» Goal
Resume the passage on Saint Nicholas and Saint Ambrose below, picking up after its final sentence.

» Text passage
St Nicholas and St Ambrose


December 6 is the commemoration of Saint Nicholas in our Lutheran church. We will name Nicholas in our prayers on Sunday, but since we have John the Baptist scheduled to appear in the lectionary readings, we may not have time to say much about the Bishop of Myra.

Hardly anything is known for certain about this most popular saint. Legends about him abound, growing like weeds from ancient times in a small Greek village to a cult of commemoration in Europe and around the world through stories of kindness to children and of charity to the poor. In 1837 Clemente Clarke Moore, a seminary professor in New York City, wrote a poem for his children, which began with the words,

‘Twas the night before Christmas
and all through the house
not a creature was stirring
not even a mouse.

With that story St. Nicholas was reincarnated as an American holiday and consumer icon. Known as Sinterklaas in the Netherlands, his name was Americanized as Santa Claus, and became solidly associated with Christmas and the shopping season that precedes it.

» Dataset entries
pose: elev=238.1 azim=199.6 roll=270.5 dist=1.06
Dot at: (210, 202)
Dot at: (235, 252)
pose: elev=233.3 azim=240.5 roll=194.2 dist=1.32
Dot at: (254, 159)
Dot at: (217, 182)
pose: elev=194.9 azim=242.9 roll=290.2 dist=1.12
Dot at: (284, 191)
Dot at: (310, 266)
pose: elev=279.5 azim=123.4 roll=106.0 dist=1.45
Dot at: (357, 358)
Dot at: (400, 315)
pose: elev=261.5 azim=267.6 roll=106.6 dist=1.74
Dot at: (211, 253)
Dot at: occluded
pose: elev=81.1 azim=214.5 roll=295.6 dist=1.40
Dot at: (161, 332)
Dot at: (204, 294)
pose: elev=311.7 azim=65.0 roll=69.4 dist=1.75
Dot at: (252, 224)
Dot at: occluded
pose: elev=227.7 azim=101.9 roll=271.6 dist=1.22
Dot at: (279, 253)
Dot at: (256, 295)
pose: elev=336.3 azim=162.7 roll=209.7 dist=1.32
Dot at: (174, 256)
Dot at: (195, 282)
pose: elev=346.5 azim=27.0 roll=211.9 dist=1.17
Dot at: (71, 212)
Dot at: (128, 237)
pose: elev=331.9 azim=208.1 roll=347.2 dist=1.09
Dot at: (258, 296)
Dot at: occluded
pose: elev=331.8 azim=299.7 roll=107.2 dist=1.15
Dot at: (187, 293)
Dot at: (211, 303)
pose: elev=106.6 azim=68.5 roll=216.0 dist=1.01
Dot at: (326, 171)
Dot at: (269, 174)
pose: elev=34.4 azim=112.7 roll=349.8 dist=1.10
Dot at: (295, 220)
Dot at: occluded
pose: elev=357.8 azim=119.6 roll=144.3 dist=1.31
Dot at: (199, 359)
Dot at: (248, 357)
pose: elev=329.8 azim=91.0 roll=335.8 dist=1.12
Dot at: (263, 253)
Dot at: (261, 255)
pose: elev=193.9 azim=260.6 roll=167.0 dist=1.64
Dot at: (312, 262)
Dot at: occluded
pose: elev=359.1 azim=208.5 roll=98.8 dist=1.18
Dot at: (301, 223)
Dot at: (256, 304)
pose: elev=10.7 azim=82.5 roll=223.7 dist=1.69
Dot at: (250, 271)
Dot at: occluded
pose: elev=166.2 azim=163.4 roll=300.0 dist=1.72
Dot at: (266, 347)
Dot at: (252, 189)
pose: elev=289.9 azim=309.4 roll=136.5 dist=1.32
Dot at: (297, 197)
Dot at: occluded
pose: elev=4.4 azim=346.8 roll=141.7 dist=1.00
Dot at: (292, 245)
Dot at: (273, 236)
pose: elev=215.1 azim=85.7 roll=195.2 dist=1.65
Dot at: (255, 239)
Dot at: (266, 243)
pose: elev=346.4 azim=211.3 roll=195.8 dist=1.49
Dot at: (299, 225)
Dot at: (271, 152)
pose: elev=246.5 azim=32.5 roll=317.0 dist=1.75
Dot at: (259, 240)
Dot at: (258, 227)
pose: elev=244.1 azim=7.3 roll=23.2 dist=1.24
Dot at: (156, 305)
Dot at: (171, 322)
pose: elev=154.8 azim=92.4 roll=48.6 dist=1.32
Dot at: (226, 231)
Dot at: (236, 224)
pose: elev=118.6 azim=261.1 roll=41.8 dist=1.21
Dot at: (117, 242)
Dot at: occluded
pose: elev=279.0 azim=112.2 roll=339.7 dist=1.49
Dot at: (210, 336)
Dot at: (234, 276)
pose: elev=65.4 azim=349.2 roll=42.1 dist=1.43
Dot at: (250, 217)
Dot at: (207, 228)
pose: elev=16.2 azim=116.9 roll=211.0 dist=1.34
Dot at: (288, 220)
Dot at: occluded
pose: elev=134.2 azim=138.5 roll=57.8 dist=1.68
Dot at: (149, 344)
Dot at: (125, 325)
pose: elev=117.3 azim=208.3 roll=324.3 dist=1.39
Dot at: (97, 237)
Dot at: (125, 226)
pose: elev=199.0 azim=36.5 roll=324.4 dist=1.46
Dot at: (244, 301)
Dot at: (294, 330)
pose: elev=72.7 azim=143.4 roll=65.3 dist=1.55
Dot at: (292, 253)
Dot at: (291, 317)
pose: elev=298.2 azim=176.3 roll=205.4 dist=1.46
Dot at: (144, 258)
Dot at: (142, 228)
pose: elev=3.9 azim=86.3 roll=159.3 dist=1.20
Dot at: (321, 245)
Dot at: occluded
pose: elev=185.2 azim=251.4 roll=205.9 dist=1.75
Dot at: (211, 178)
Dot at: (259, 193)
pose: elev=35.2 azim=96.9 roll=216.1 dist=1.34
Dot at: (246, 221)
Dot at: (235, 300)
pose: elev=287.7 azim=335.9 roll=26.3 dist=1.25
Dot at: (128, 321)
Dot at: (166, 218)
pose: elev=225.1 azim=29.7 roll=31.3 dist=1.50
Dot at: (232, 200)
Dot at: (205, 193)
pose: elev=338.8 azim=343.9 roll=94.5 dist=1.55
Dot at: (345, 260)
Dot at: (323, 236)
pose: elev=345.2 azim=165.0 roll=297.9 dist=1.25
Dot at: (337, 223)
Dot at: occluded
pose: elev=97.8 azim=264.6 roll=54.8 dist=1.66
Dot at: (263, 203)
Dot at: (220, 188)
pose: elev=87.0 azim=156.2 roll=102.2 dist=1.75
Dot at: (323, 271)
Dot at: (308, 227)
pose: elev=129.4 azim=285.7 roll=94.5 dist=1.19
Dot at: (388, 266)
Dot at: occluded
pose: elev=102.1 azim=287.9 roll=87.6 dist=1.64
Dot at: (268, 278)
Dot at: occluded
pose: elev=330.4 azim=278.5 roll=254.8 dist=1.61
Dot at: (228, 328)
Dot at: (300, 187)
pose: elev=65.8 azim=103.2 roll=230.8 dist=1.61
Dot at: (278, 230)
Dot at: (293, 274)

» The reply
 

 As a man of great authority, Ambrose was elected bishop when he was not yet baptized. His legends tell of an eloquent preacher who instructed people with his sermons. The great theologian Augustine of Hippo was baptized by Ambrose.

Ambrose was the first to introduce the singing of hymns as a way of reinforcing and proclaiming the faith. Consider how important the singing of hymns is to Christians of our tribe! We can thank Ambrose for getting the music started.

Another legend of Ambrose says that when he was a baby, a swarm of bees landed on his face! When they flew off, one of them left a drop of honey on his mouth. A nurse decided that this was an sign of the infant’s future eloquence. Today he is the patron saint of beekeepers. In the spring when we begin our beekeeping project, we might think of Ambrose.

The Lutheran Church commemorates Ambrose on December 7, the day of his death in 397.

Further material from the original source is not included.